Top-level transformer decoder wrapper.

This class is a simple wrapper that holds configuration data and runs safety checks.

Variables:
  • body (pz.nn.Layer) – The implementation of the transformer.

  • metadata (TransformerMetadata) – The axis size and dtype info for the transformer.

Methods

__init__(body, metadata)

__call__(tokens, *[, token_positions])

Scores log-probabilities for the given inputs.

Attributes

body

metadata

Inherited Methods

(expand to view inherited methods)

attributes_dict()

Constructs a dictionary with all of the fields in the class.

bind_variables(variables[, allow_unused])

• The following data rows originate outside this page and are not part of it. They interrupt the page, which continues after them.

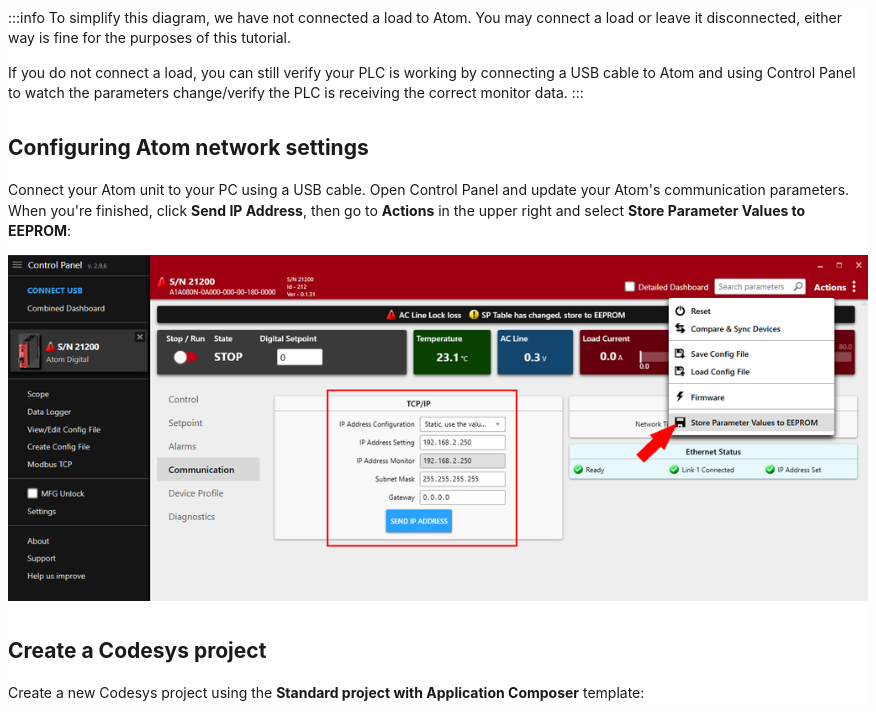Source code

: :::info
To simplify this diagram, we have not connected a load to Atom. You may connect a load or leave it disconnected, either way is fine
for the purposes of this tutorial. 

If you do not connect a load, you can still verify your PLC is working by connecting a USB
cable to Atom and using Control Panel to watch the parameters change/verify the PLC is receiving the correct monitor data.
:::

## Configuring Atom network settings
Connect your Atom unit to your PC using a USB cable. Open Control Panel and update your Atom's communication parameters. When you're finished,
click **Send IP Address**, then go to **Actions** in the upper right and select **Store Parameter Values to EEPROM**:

![Atom network settings in Control Panel](../profinet/assets/codesys/control-panel.png)

## Create a Codesys project
Create a new Codesys project using the **Standard project with Application Composer** template:
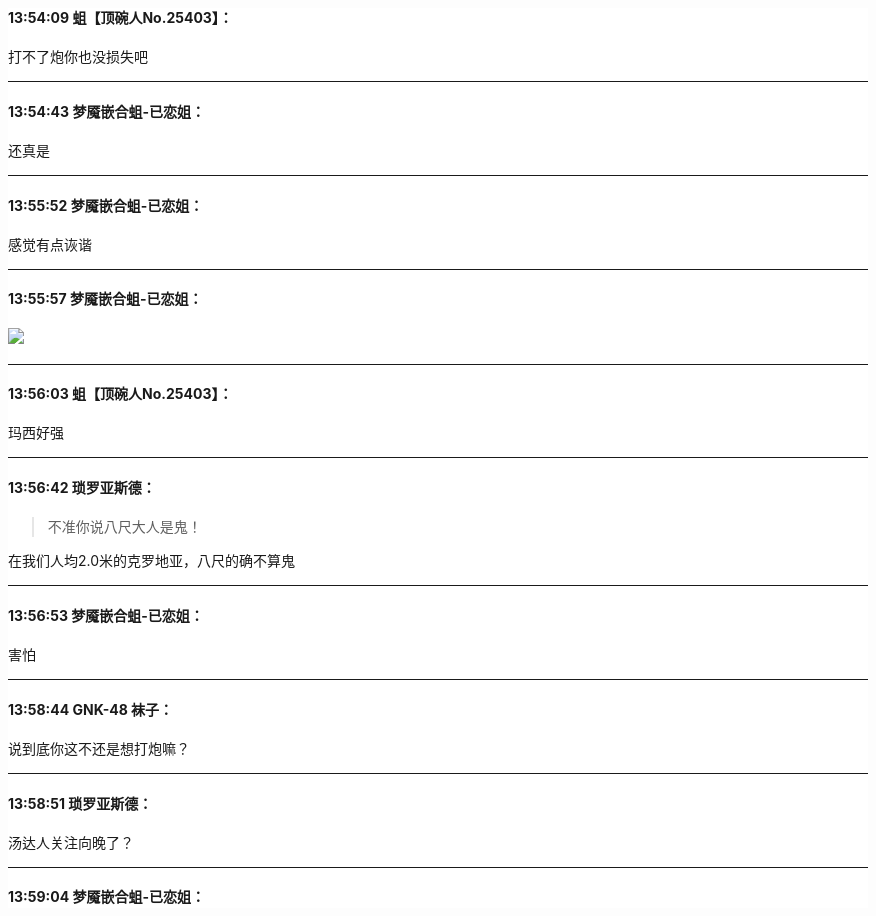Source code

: #### 13:54:09  蛆【顶碗人No.25403】：

打不了炮你也没损失吧

*****

#### 13:54:43  梦魇嵌合蛆-已恋姐：

还真是

*****

#### 13:55:52  梦魇嵌合蛆-已恋姐：

感觉有点诙谐

*****

#### 13:55:57  梦魇嵌合蛆-已恋姐：

![](http://gchat.qpic.cn/gchatpic_new/2108647314/614391357-2787794666-0FD3A484FBE9296EBDCEE16831482BFC/0?term=2")

*****

#### 13:56:03  蛆【顶碗人No.25403】：

玛西好强

*****

#### 13:56:42  琐罗亚斯德：

<blockquote>不准你说八尺大人是鬼！</blockquote>
 在我们人均2.0米的克罗地亚，八尺的确不算鬼

*****

#### 13:56:53  梦魇嵌合蛆-已恋姐：

害怕

*****

#### 13:58:44  GNK-48 袜子：

说到底你这不还是想打炮嘛？

*****

#### 13:58:51  琐罗亚斯德：

汤达人关注向晚了？

*****

#### 13:59:04  梦魇嵌合蛆-已恋姐：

Convenience function to bind variables to a layer.

from_attributes(**field_values)

Directly instantiates a struct given all of its fields.

key_for_field(field_name)

Generates a JAX PyTree key for a given field name.

select()

Wraps this struct in a selection, enabling functional-style mutations.

stateless_call(variable_values, argument, /, ...)

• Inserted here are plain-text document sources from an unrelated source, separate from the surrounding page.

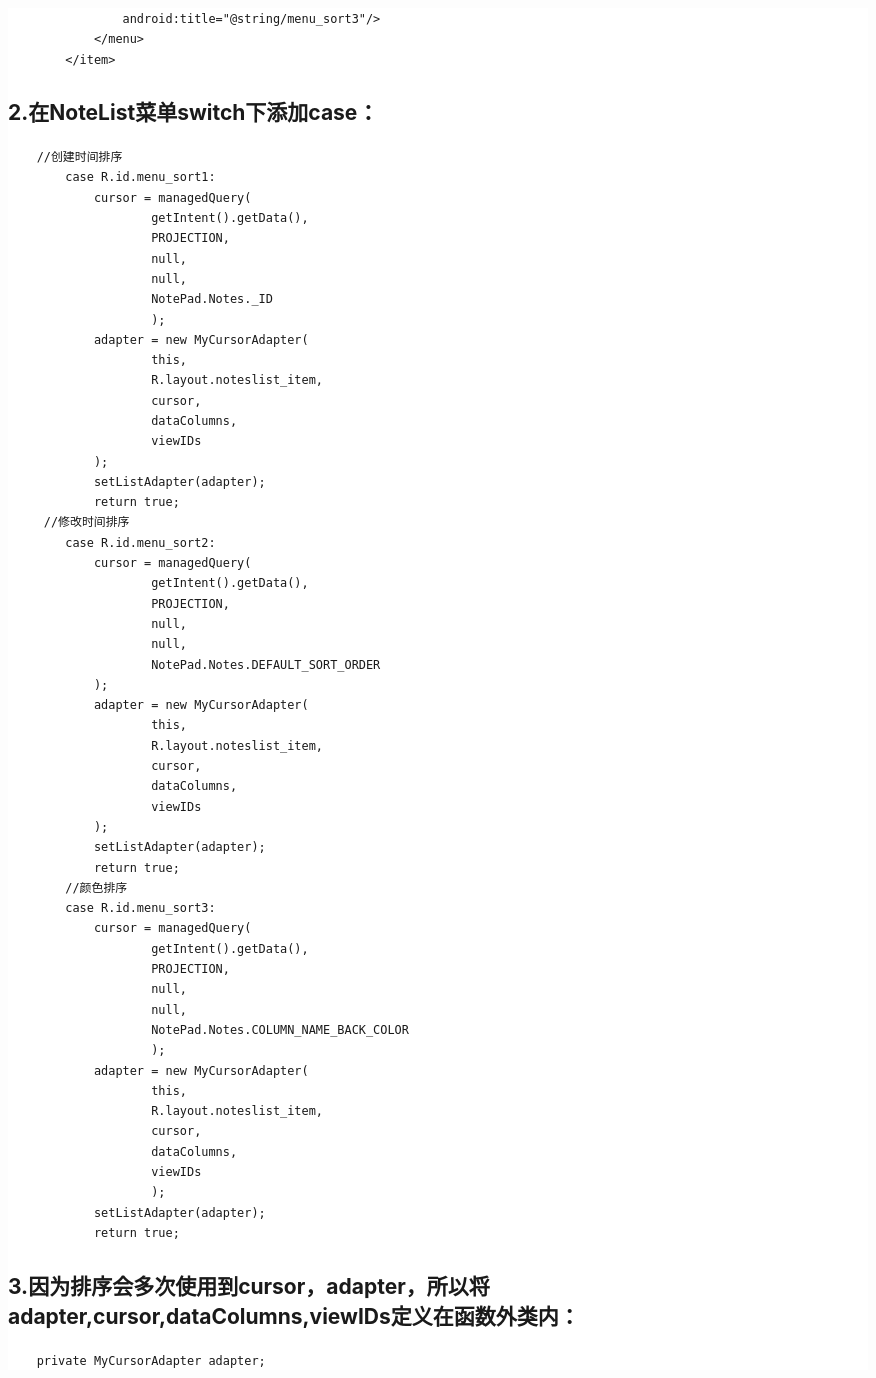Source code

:                     android:title="@string/menu_sort3"/>
                </menu>
            </item>
## 2.在NoteList菜单switch下添加case：
        //创建时间排序
            case R.id.menu_sort1:
                cursor = managedQuery(
                        getIntent().getData(),            
                        PROJECTION,                      
                        null,                          
                        null,                          
                        NotePad.Notes._ID 
                        );
                adapter = new MyCursorAdapter(
                        this,
                        R.layout.noteslist_item,
                        cursor,
                        dataColumns,
                        viewIDs
                );
                setListAdapter(adapter);
                return true;
         //修改时间排序
            case R.id.menu_sort2:
                cursor = managedQuery(
                        getIntent().getData(),          
                        PROJECTION,                      
                        null,                            
                        null,                       
                        NotePad.Notes.DEFAULT_SORT_ORDER 
                );
                adapter = new MyCursorAdapter(
                        this,
                        R.layout.noteslist_item,
                        cursor,
                        dataColumns,
                        viewIDs
                );
                setListAdapter(adapter);
                return true;
            //颜色排序
            case R.id.menu_sort3:
                cursor = managedQuery(
                        getIntent().getData(),
                        PROJECTION,      
                        null,       
                        null,       
                        NotePad.Notes.COLUMN_NAME_BACK_COLOR
                        );
                adapter = new MyCursorAdapter(
                        this,
                        R.layout.noteslist_item,
                        cursor,
                        dataColumns,
                        viewIDs
                        );
                setListAdapter(adapter);
                return true;
## 3.因为排序会多次使用到cursor，adapter，所以将adapter,cursor,dataColumns,viewIDs定义在函数外类内：
        private MyCursorAdapter adapter;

Calls a layer with temporary variables, without modifying its state.

tree_flatten()

Flattens this tree node.

tree_flatten_with_keys()

Flattens this tree node with keys.

tree_unflatten(aux_data, children)

Unflattens this tree node.

treescope_color()

Computes a CSS color to display for this object in treescope.

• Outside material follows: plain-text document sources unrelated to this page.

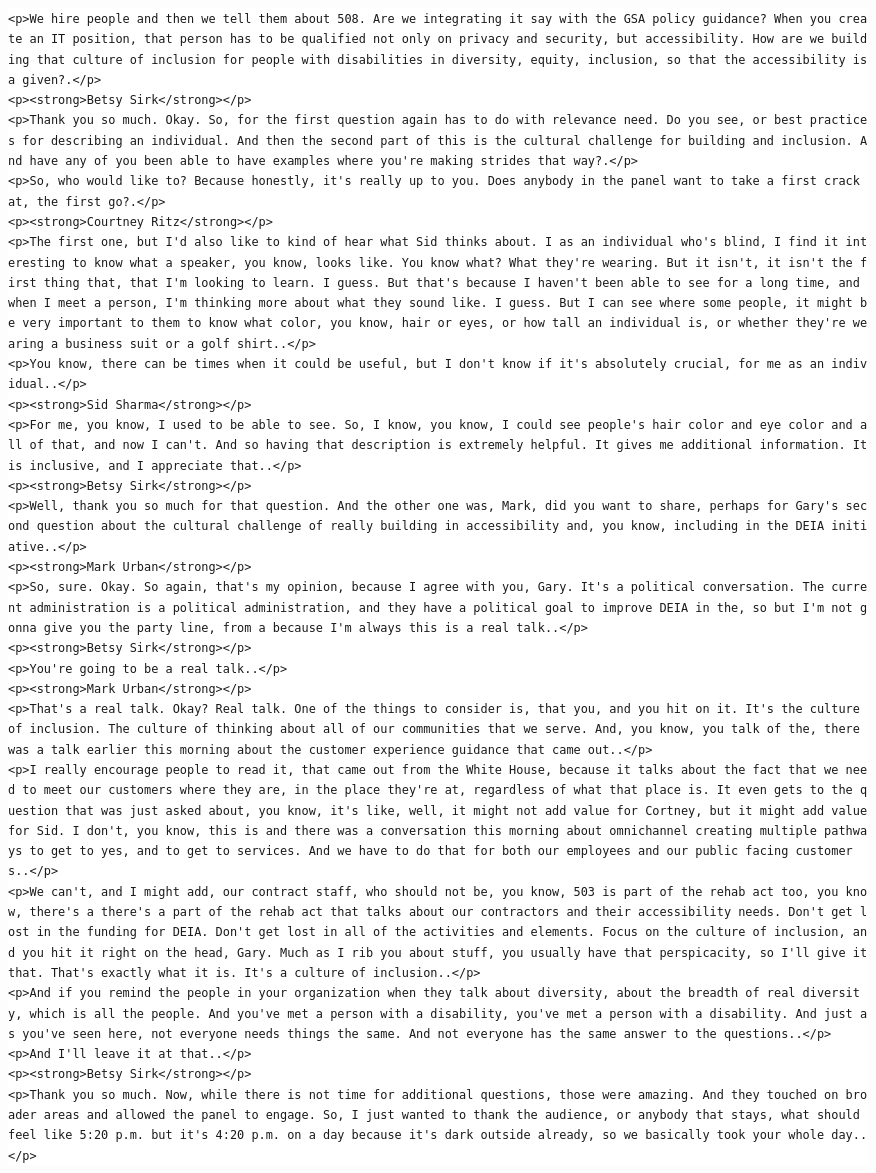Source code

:     <p>We hire people and then we tell them about 508. Are we integrating it say with the GSA policy guidance? When you create an IT position, that person has to be qualified not only on privacy and security, but accessibility. How are we building that culture of inclusion for people with disabilities in diversity, equity, inclusion, so that the accessibility is a given?.</p>
    <p><strong>Betsy Sirk</strong></p>
    <p>Thank you so much. Okay. So, for the first question again has to do with relevance need. Do you see, or best practices for describing an individual. And then the second part of this is the cultural challenge for building and inclusion. And have any of you been able to have examples where you're making strides that way?.</p>
    <p>So, who would like to? Because honestly, it's really up to you. Does anybody in the panel want to take a first crack at, the first go?.</p>
    <p><strong>Courtney Ritz</strong></p>
    <p>The first one, but I'd also like to kind of hear what Sid thinks about. I as an individual who's blind, I find it interesting to know what a speaker, you know, looks like. You know what? What they're wearing. But it isn't, it isn't the first thing that, that I'm looking to learn. I guess. But that's because I haven't been able to see for a long time, and when I meet a person, I'm thinking more about what they sound like. I guess. But I can see where some people, it might be very important to them to know what color, you know, hair or eyes, or how tall an individual is, or whether they're wearing a business suit or a golf shirt..</p>
    <p>You know, there can be times when it could be useful, but I don't know if it's absolutely crucial, for me as an individual..</p>
    <p><strong>Sid Sharma</strong></p>
    <p>For me, you know, I used to be able to see. So, I know, you know, I could see people's hair color and eye color and all of that, and now I can't. And so having that description is extremely helpful. It gives me additional information. It is inclusive, and I appreciate that..</p>
    <p><strong>Betsy Sirk</strong></p>
    <p>Well, thank you so much for that question. And the other one was, Mark, did you want to share, perhaps for Gary's second question about the cultural challenge of really building in accessibility and, you know, including in the DEIA initiative..</p>
    <p><strong>Mark Urban</strong></p>
    <p>So, sure. Okay. So again, that's my opinion, because I agree with you, Gary. It's a political conversation. The current administration is a political administration, and they have a political goal to improve DEIA in the, so but I'm not gonna give you the party line, from a because I'm always this is a real talk..</p>
    <p><strong>Betsy Sirk</strong></p>
    <p>You're going to be a real talk..</p>
    <p><strong>Mark Urban</strong></p>
    <p>That's a real talk. Okay? Real talk. One of the things to consider is, that you, and you hit on it. It's the culture of inclusion. The culture of thinking about all of our communities that we serve. And, you know, you talk of the, there was a talk earlier this morning about the customer experience guidance that came out..</p>
    <p>I really encourage people to read it, that came out from the White House, because it talks about the fact that we need to meet our customers where they are, in the place they're at, regardless of what that place is. It even gets to the question that was just asked about, you know, it's like, well, it might not add value for Cortney, but it might add value for Sid. I don't, you know, this is and there was a conversation this morning about omnichannel creating multiple pathways to get to yes, and to get to services. And we have to do that for both our employees and our public facing customers..</p>
    <p>We can't, and I might add, our contract staff, who should not be, you know, 503 is part of the rehab act too, you know, there's a there's a part of the rehab act that talks about our contractors and their accessibility needs. Don't get lost in the funding for DEIA. Don't get lost in all of the activities and elements. Focus on the culture of inclusion, and you hit it right on the head, Gary. Much as I rib you about stuff, you usually have that perspicacity, so I'll give it that. That's exactly what it is. It's a culture of inclusion..</p>
    <p>And if you remind the people in your organization when they talk about diversity, about the breadth of real diversity, which is all the people. And you've met a person with a disability, you've met a person with a disability. And just as you've seen here, not everyone needs things the same. And not everyone has the same answer to the questions..</p>
    <p>And I'll leave it at that..</p>
    <p><strong>Betsy Sirk</strong></p>
    <p>Thank you so much. Now, while there is not time for additional questions, those were amazing. And they touched on broader areas and allowed the panel to engage. So, I just wanted to thank the audience, or anybody that stays, what should feel like 5:20 p.m. but it's 4:20 p.m. on a day because it's dark outside already, so we basically took your whole day..</p>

__call__(tokens: pz.nx.NamedArray, *, token_positions: pz.nx.NamedArray | None = None, **side_inputs) pz.nx.NamedArray[source]#

Scores log-probabilities for the given inputs.

Parameters:
  • tokens – Array of token IDs, as an integer named array with a “seq” axis and possibly batch axes. Usually starts with the beginning-of-sequence token.

  • token_positions – Array of token positions, as an integer named array with a “seq” axis and possibly batch axes. Usually starts with 0. Inferred to start from 0 and increment along the “seq” axis if not provided.

  • **side_inputs – Side inputs, which will be forwarded to the body.

Returns:

The final matrix of logits from the embedding decoding layer, which (in the normal configuration) will have axes “seq” and “vocabulary”.